Down in the valley the ride turns northeast and heads toward Front Royal. Looking at a map today suggests we sailed along Fort Valley Road and through the George Washington National Forest. What I remember is the perfection of a road that seemed to go downhill for miles and a tailwind that made pedaling seem like something you were only pretending to do. On our right ran a picturesque stream. Along its banks I saw the families and picnics and barbecues and flying Frisbees and romping dogs of any perfect Sunday afternoon. The bicycle and road under me seemed to disappear; it was almost like I floated by as a part of the wind. That was perhaps 20 amazing miles, and in all the tens of thousands of miles I traveled on bicycles, none ever came close to equaling this experience on this day.


A tandem bicycle takes a break while touring Utah.

I guess everyone on the ride experienced something akin to this, but how do you talk about it? We congregated for a brief break in Front Royal, and there were some suggestions that the last part of the ride was really nice, but no one could say it may have been the experience of a lifetime. Maybe it was just me.

Nearing Front Royal I came across an item of highway flotsam. Many cars had run over this cardboard container that once proudly retained a pint of Hershey’s chocolate milk. It haunted my remaining miles into Front Royal. Once there, I had to have chocolate milk. In one of those “convenience store” places I found the same packaging I had seen flat and lifeless in the roadway. Here it was full and fresh and cold – and mine. Like Eiseley and companions drinking their grape soda I devoured the rich, sweet and cold chocolate milk. As I drank, it was as if I were taking in the spirit of that dead container back on the barren roadway. Rejuvenated, happy and fulfilled, I saddled up for the final 15 or 20 miles to Marshall where this day had begun.

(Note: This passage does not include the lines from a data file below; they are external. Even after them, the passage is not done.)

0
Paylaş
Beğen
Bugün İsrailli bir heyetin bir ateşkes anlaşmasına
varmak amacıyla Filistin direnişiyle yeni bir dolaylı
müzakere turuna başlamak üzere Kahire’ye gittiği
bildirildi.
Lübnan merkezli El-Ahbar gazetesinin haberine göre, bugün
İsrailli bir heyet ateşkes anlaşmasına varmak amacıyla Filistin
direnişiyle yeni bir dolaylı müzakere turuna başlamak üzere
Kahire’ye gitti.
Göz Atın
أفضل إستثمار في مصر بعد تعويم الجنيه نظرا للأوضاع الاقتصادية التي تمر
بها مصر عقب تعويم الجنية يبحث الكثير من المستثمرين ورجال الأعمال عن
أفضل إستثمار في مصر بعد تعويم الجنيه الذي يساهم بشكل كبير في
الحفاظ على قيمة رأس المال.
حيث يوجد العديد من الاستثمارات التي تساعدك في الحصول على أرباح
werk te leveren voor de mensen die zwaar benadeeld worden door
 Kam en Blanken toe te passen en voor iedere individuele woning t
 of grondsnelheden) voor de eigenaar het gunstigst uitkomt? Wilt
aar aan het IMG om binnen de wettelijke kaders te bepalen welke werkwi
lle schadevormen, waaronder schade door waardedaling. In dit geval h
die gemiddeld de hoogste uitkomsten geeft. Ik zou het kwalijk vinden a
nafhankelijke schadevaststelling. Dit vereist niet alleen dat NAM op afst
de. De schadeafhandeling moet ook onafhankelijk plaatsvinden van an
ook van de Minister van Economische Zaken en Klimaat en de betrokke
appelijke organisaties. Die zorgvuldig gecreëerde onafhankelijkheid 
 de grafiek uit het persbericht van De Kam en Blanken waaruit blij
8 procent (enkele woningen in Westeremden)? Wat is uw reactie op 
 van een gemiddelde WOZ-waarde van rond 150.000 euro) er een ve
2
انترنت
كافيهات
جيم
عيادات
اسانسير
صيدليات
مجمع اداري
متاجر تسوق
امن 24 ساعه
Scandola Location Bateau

The last few miles, as I came to the outskirts of Marshall I slowed. I wanted to savor this day a bit. That’s when I knew it had been the perfect day. The sun was lowering, an hour or two before dark, I suppose. And what I wanted most was another 10 hours of sunlight – to do the ride all over again. This had never happened before. All I had ever felt at the end of other rides was relief that it was over and that I could now drive home. I always enjoyed the club rides, but the demand of self-propulsion over many miles was always stressful. At the end of this perfect day, I would gladly have set the clock back and begun again, immediately.

Eiseley and his companions from other times seem to have been washed up on that loading platform by a great wave of oncoming technology represented by the railroad. In that space on a beach between a receding wave and the next one welling up, they rested. He mentions the computer technology late in his life:

Fumblingly I examine these computerized responses like a primitive seeking to understand the civilization with which I once had some personal contact. Unlike the nomads crouched in the lee of the railroad embankment, however, I can find no way of reshaping these faceless notices into an arrowpoint. Within my own lifetime I have completed the journey from my perfect day as a wanderer to an old man crouching by a wall in the October sun, glad to be left alone to his observations of insects and such small mammals as remain. Already I am as much an anachronism as the last warriors lingering helplessly along the railroad line that had destroyed the buffalo and the Indians’ way of life.

Perhaps in a way, our small band of bicyclists challenged the omnipresent automobiles of that day, and in so doing found a way back in time, if ever so briefly. I know at least one of us found a way back to a perfect day. I’ll never forget it.



  1. I feel like I enjoyed that perfect day, too! Another memorable post.

  2. Thanks Bill ….I enjoyed the ride….

  3. took me away from the mud and mold of hurrican irene and i felt wind and sun and tired legs and a good nights sleep. the sun is all we have had thank you lord,,,,,dumpsters full of ruined things, volunteers streaming in for a few hours , days, a week. wish i could gofor a bike ride. when we are done. will we ever be?